O tema da mobilidade sempre esteve a atravessar as temáticas da CPLP, mas como algo distante, difícil, impossível. O Brasil, por exemplo, sequer reconhece essa comunidade por ela ser pobre e negra e, nos primeiros 20 anos da existência da CPLP, sempre lutou para não ser identificado como um seu membro. Quando o então presidente Lula ensaiou uma aproximação dos países lusófonos africanos, por exemplo, a grande mídia brasileira – porta-voz da elite nacional – criminalizou esses contatos, deixando aflorar preconceitos e discriminação racial e de classe, principalmente contra os povos dos seis países africanos da CPLP.
Agora, com a presidência rotativa da CPLP em mãos de Cabo Verde, a questão da mobilidade na lusofonia volta a surgir com mais fôlego. Nos últimos dias, técnicos dos países de língua portuguesa estiveram reunidos em Lisboa para analisar uma proposta para a livre circulação de pessoas na CPLP. Cabo Verde que terminar seu mandato deixando um legado prático para essa comunidade e ele seria a mobilidade. Esse esforço é louvável e nova reunião sobre o tema da mobilidade foi marcada para os próximos dias 27 e 28 de junho com funcionários dos ministérios da Administração Interna, Justiça e Negócios Estrangeiros dos nove Estados-membros. Parece perto, mas está longe.
Na reunião de agora não se chegou a nenhum acordo sobre a mobilidade, o que não é novidade alguma. Pior, o encontro parece levar a uma discussão em que a livre circulação ficará restrita aos interesses de cada país, de acordo com a vontade de cada governante, ou seja, não como CPLP. Assim, não se terá mobilidade, livre circulação no espaço comum da comunidade. Então, para quê comunidade? O projeto que poderá – de forma muito otimista falando – ser aprovado é o que estabelece um sistema “flexível e variável”, de modo que cada governo possa escolher o “tipo” e a “espécie” de mobilidade que quer, com que parceiro que quiser, e defina quando vai aplicar e adotar.

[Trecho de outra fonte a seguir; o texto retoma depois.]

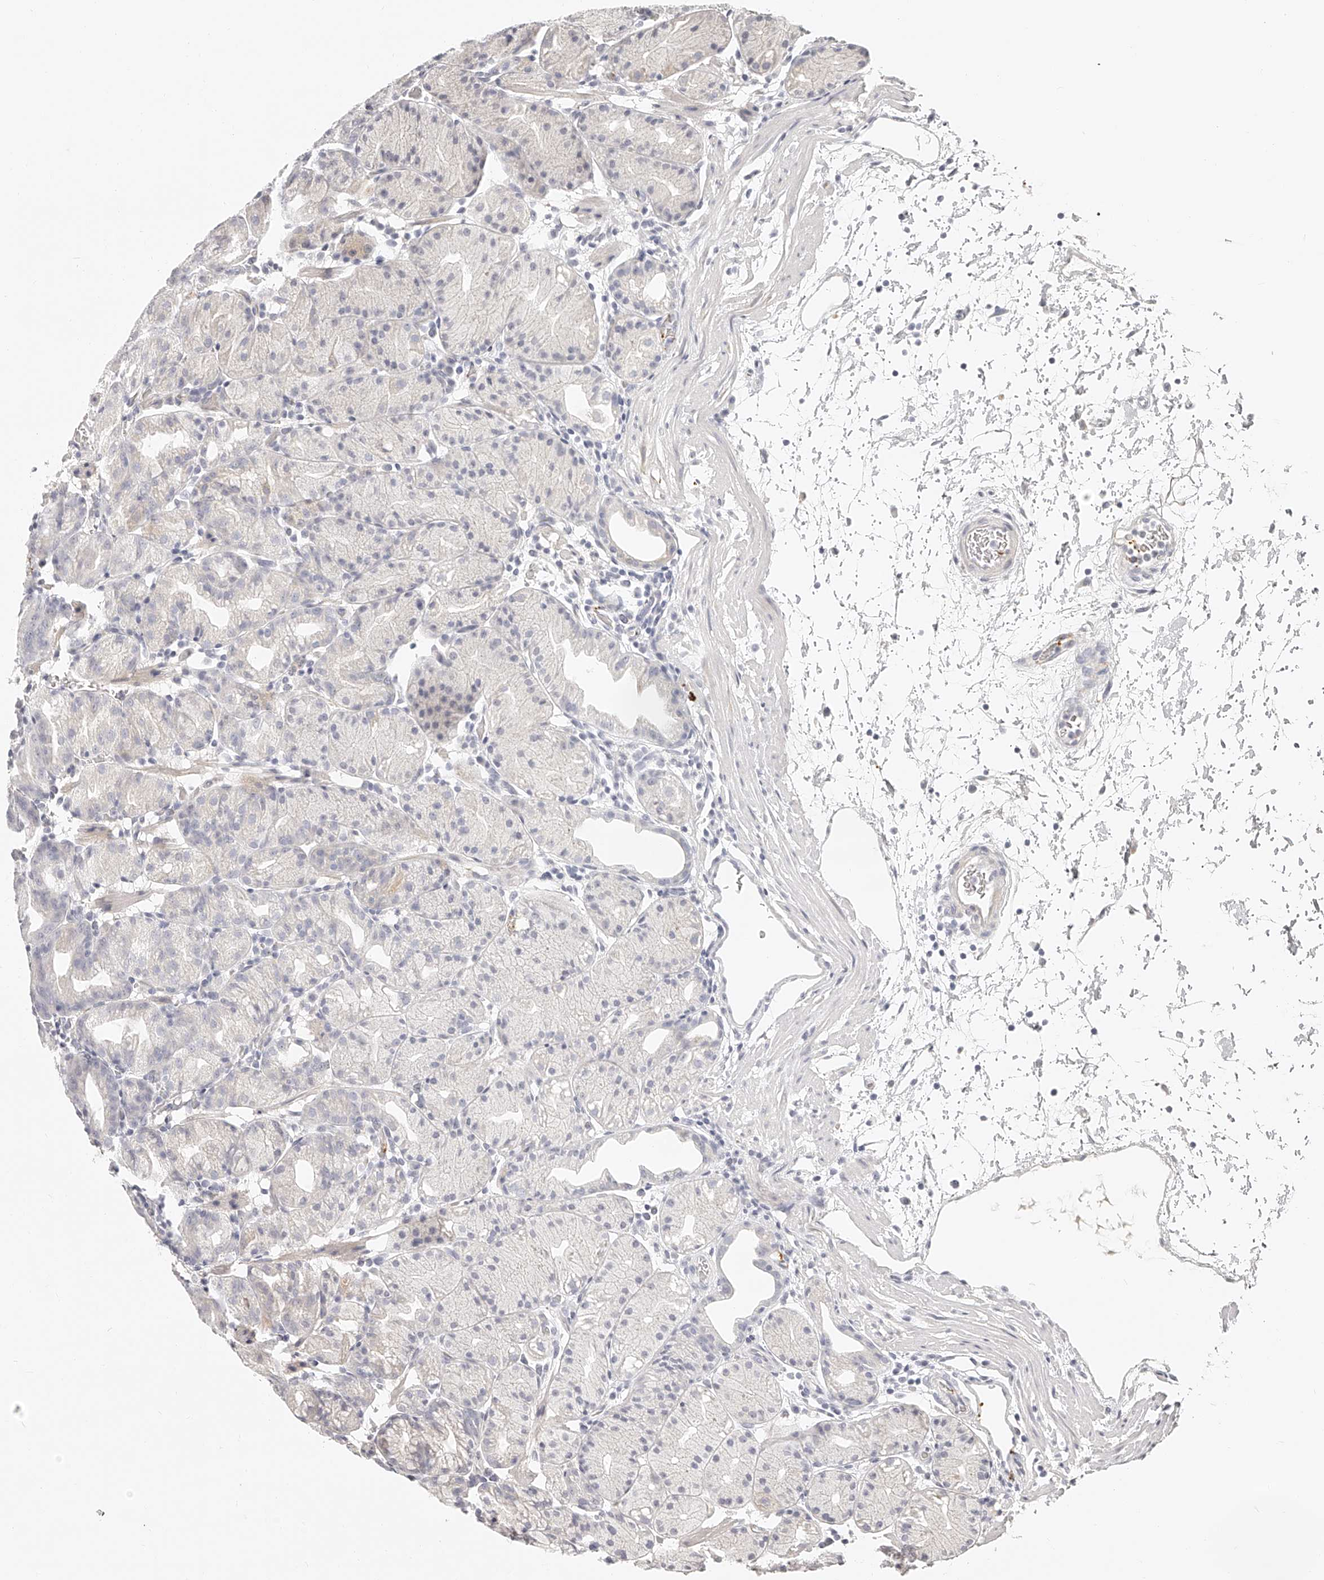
{"staining": {"intensity": "negative", "quantity": "none", "location": "none"}, "tissue": "stomach", "cell_type": "Glandular cells", "image_type": "normal", "snomed": [{"axis": "morphology", "description": "Normal tissue, NOS"}, {"axis": "topography", "description": "Stomach, upper"}], "caption": "IHC of normal human stomach displays no positivity in glandular cells. (DAB IHC visualized using brightfield microscopy, high magnification).", "gene": "ITGB3", "patient": {"sex": "male", "age": 48}}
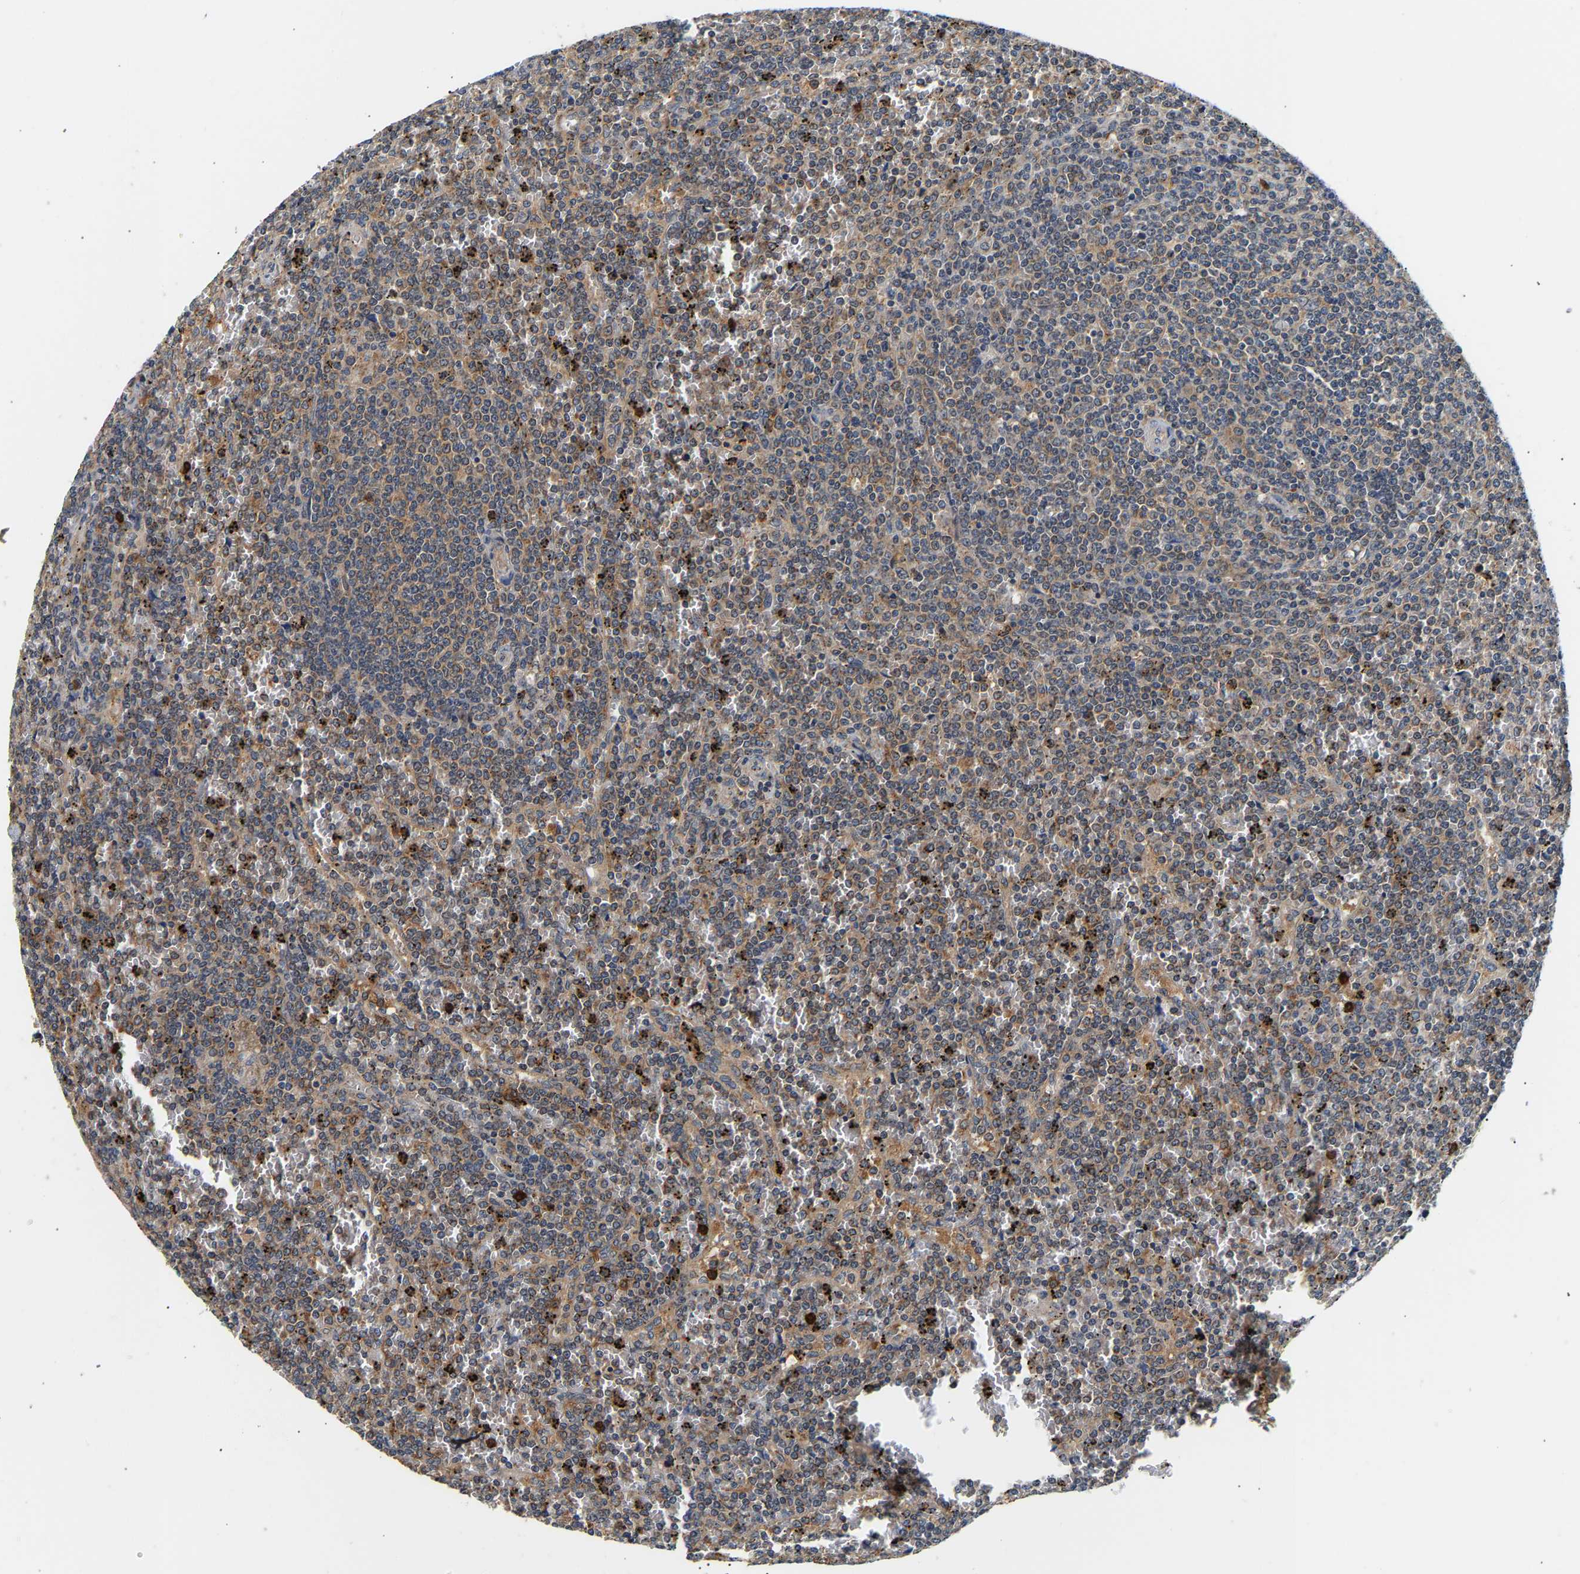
{"staining": {"intensity": "moderate", "quantity": ">75%", "location": "cytoplasmic/membranous"}, "tissue": "lymphoma", "cell_type": "Tumor cells", "image_type": "cancer", "snomed": [{"axis": "morphology", "description": "Malignant lymphoma, non-Hodgkin's type, Low grade"}, {"axis": "topography", "description": "Spleen"}], "caption": "Immunohistochemistry staining of lymphoma, which shows medium levels of moderate cytoplasmic/membranous expression in approximately >75% of tumor cells indicating moderate cytoplasmic/membranous protein staining. The staining was performed using DAB (brown) for protein detection and nuclei were counterstained in hematoxylin (blue).", "gene": "PPID", "patient": {"sex": "female", "age": 19}}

Esse pode ser um passo próximo, mas para um objetivo muito distante. O fato é que a natural livre circulação entre membro de uma mesma comunidade ainda é uma utopia, um longínquo horizonte que alguns países se movimentam em sua direção, mas que outros fogem dele como o diabo foge da cruz. Ou a CPLP enfrenta com firmeza a sua história identitária para se reconhecer como comunidade, superando questões basilares como racismo e pobreza, ou ficará presa em sua abstração.